Collectively, the observation of the role of the CTLA4 −6230 polymorphism and the occurrence of a haplotype/diplotype bearing the CTLA4A variant in pulmonary TB indicates that a reduced CTLA-4 activity in humans does not enhance protection against pulmonary TB but enhances pathology if containment of the infection fails. Accordingly, pulmonary TB appears not to belong to those infections which may contribute to explain the high prevalence of CTLA4 +6230G in human populations.

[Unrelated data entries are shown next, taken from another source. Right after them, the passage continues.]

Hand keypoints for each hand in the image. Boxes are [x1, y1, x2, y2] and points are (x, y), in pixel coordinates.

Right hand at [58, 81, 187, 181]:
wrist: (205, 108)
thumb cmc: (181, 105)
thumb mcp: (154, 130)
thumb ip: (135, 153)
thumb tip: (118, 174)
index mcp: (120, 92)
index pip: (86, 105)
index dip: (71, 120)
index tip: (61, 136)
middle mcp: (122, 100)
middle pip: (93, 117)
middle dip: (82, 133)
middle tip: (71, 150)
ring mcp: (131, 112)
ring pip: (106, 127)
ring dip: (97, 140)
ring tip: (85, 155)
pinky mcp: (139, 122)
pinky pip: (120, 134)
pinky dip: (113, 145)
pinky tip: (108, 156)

This evolutionary role may rather be with viral infections including hepatitis B, which was found to be controlled more effectively by carriers of the CTLA4 +6230G allele than by those carrying the +6230A/A genotype [19]. In that study, the +6230G allele appeared to act in a dominant fashion, which is in agreement with the results obtained in autoimmunity [20] but at variance with our data on the severity of TB. An explanation has to await further functional studies.

The higher frequency of +6230G allele in the Ghanaian study group (>80%) compared to that found in Europeans (<60%) may suggest an evolutionary influence exerted by diseases that occur at higher prevalences in Africa than in Europe.

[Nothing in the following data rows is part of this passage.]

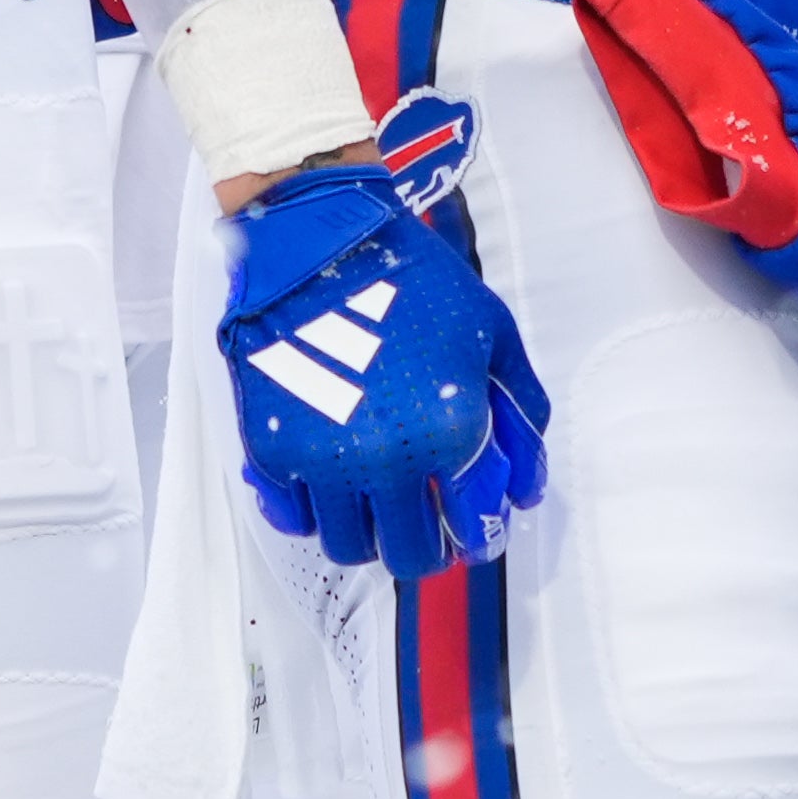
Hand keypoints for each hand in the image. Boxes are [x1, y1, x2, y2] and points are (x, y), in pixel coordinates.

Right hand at [219, 163, 549, 579]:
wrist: (321, 241)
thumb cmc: (408, 277)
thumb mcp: (491, 333)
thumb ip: (520, 412)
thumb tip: (525, 481)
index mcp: (447, 432)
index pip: (471, 527)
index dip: (479, 534)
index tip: (474, 529)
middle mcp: (385, 459)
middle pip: (409, 557)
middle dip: (427, 547)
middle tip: (429, 523)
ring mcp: (322, 460)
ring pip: (349, 547)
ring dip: (371, 534)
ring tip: (381, 501)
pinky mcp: (272, 450)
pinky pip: (294, 518)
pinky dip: (315, 513)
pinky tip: (333, 483)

Our finding of strong LD in a study population from West Africa between variants at position +6230 and the SNP located in the promoter region of CTLA4 (−1577) may open new avenues in the search for mechanisms which mediate the immunomodulatory effect of the +6230 variant.

Acknowledgments

The authors are grateful to the study participants. They thank hospital staff and recruitment teams as well as field workers and nurses and, furthermore, Lincoln Gankpala, Emmanuel Abbeyquaye and Gerd Ruge for technical assistance.

Footnotes

Competing Interests: The authors have declared that no competing interests exist.

Funding: The study was funded by the German Ministry for Education and Research through the National Genome Research Network. The funders had no role in study design, data collection and analysis, decision to publish, or preparation of the manuscript.